The Stranger In The Coffee Shop
My mother would often pour out her heart to total strangers.
My family owned a fruit and vegetable stand, and Ma would regularly regale the customers with the major existential dilemmas of her life, which usually included me. Years later, when I would come to town, I’d meet somebody for the first time and they would look at me oddly and remark, “Aren’t you the guy who dropped out of Yale to join a commune?”
Yeah, I’m the guy.
One day I was eating at Pluto’s, the fast food joint across from our house. A man with a worn face sat down next to me. He stared at me for a few seconds, then asked, “aren’t you Ted Slipchinsky”? I swallowed the last bite of my fake lobster salad sandwich and warily replied, “yes, that’s me”. With barely concealed rage, the man launched into a verbal tirade. I was shocked at the inappropriateness of his words, doled out to a total stranger on a stool in a fast food restaurant.

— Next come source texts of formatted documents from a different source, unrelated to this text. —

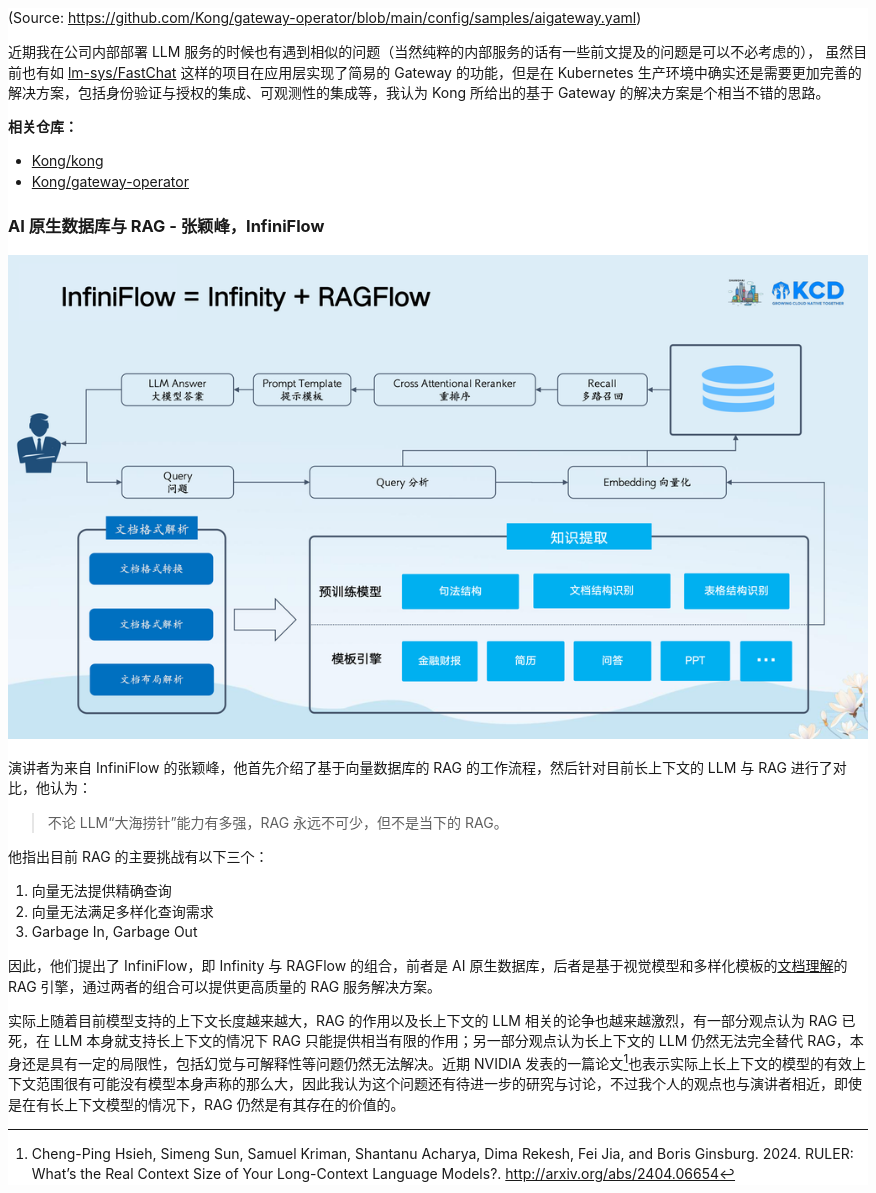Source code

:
 ```yaml
```

(Source: https://github.com/Kong/gateway-operator/blob/main/config/samples/aigateway.yaml)

近期我在公司内部部署 LLM 服务的时候也有遇到相似的问题（当然纯粹的内部服务的话有一些前文提及的问题是可以不必考虑的），
虽然目前也有如 [lm-sys/FastChat](https://github.com/lm-sys/FastChat) 这样的项目在应用层实现了简易的 Gateway 的功能，但是在 Kubernetes 生产环境中确实还是需要更加完善的解决方案，包括身份验证与授权的集成、可观测性的集成等，我认为 Kong 所给出的基于 Gateway 的解决方案是个相当不错的思路。

**相关仓库：**

- [Kong/kong](https://github.com/Kong/kong)
- [Kong/gateway-operator](https://github.com/Kong/gateway-operator)

### AI 原生数据库与 RAG - 张颖峰，InfiniFlow

![infiniflow](./images/infiniflow.png)

演讲者为来自 InfiniFlow 的张颖峰，他首先介绍了基于向量数据库的 RAG 的工作流程，然后针对目前长上下文的 LLM 与 RAG 进行了对比，他认为：

> 不论 LLM“大海捞针”能力有多强，RAG 永远不可少，但不是当下的 RAG。

他指出目前 RAG 的主要挑战有以下三个：

1. 向量无法提供精确查询
2. 向量无法满足多样化查询需求
3. Garbage In, Garbage Out

因此，他们提出了 InfiniFlow，即 Infinity 与 RAGFlow 的组合，前者是 AI 原生数据库，后者是基于视觉模型和多样化模板的[文档理解](https://github.com/infiniflow/ragflow/blob/main/deepdoc/README.md)的 RAG 引擎，通过两者的组合可以提供更高质量的 RAG 服务解决方案。

实际上随着目前模型支持的上下文长度越来越大，RAG 的作用以及长上下文的 LLM 相关的论争也越来越激烈，有一部分观点认为 RAG 已死，在 LLM 本身就支持长上下文的情况下 RAG 只能提供相当有限的作用；另一部分观点认为长上下文的 LLM 仍然无法完全替代 RAG，本身还是具有一定的局限性，包括幻觉与可解释性等问题仍然无法解决。近期 NVIDIA 发表的一篇论文[^ruler]也表示实际上长上下文的模型的有效上下文范围很有可能没有模型本身声称的那么大，因此我认为这个问题还有待进一步的研究与讨论，不过我个人的观点也与演讲者相近，即使是在有长上下文模型的情况下，RAG 仍然是有其存在的价值的。


[^godel]: Wu Xiang, Yakun Li, Yuquan Ren, Fan Jiang, Chaohui Xin, Varun Gupta, Chao Xiang, Xinyi Song, Meng Liu, Bing Li, Kaiyang Shao, Chen Xu, Wei Shao, Yuqi Fu, Wilson Wang, Cong Xu, Wei Xu, Caixue Lin, Rui Shi, and Yuming Liang. 2023. Gödel: Unified Large-Scale Resource Management and Scheduling at ByteDance. In Proceedings of the 2023 ACM Symposium on Cloud Computing (SoCC '23). Association for Computing Machinery, New York, NY, USA, 308–323. https://doi.org/10.1145/3620678.3624663
[^omega]: Malte Schwarzkopf, Andy Konwinski, Michael Abd-El-Malek, and John Wilkes. 2013. Omega: flexible, scalable schedulers for large compute clusters. In Proceedings of the 8th ACM European Conference on Computer Systems (EuroSys '13). Association for Computing Machinery, New York, NY, USA, 351–364. https://doi.org/10.1145/2465351.2465386
[^ruler]: Cheng-Ping Hsieh, Simeng Sun, Samuel Kriman, Shantanu Acharya, Dima Rekesh, Fei Jia, and Boris Ginsburg. 2024. RULER: What’s the Real Context Size of Your Long-Context Language Models?. http://arxiv.org/abs/2404.06654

But to this man I was no stranger. “It makes me sick,” he sputtered, his eyes penetrating through my defenses into the fortress of my soul. He shook his head, like a judge passing sentence. “It makes me sick when I think that someone would throw away an opportunity that so many people would die for. One of the finest institutions in the world, only one year left, and you spit in its face”. The man paused and drew his breath. “Threw it in the garbage, for what?” He paused again and looked at me in utter disdain. “To go live with a bunch of hippies”.
Sometimes you get startled so badly your well worn defenses are useless. At these times, if you listen deeply, you may hear the voice of your heart. I looked into the man’s eyes, but instead of anger, all I could perceive was the sadness of a million lost dreams. From somewhere beyond my mind the words appeared. “Did something like this happen to you?” I asked, surprised by the gentleness of my own voice.
The man looked at me in disbelief. Then his face softened and his eyes grew moist.
“Yes, something happened to me”, he sighed, and put down his coffee cup. “The Depression happened to me…and to a million others just like me.” He took a deep breath and began to tell me his story. He told me how he had wanted to be a doctor since he was ten, had worked after school and saved his money; how his farmer parents had struggled to help him, how he had gotten accepted into one of the best medical schools in the country, and finally…how he had been forced to drop out of school to save the family farm.”
It was a familiar story, told a thousand times in a thousand sad voices.
The man got up and shook my hand.
“I wish you well” he said kindly.
“I hope things work out better for you than they did for me.”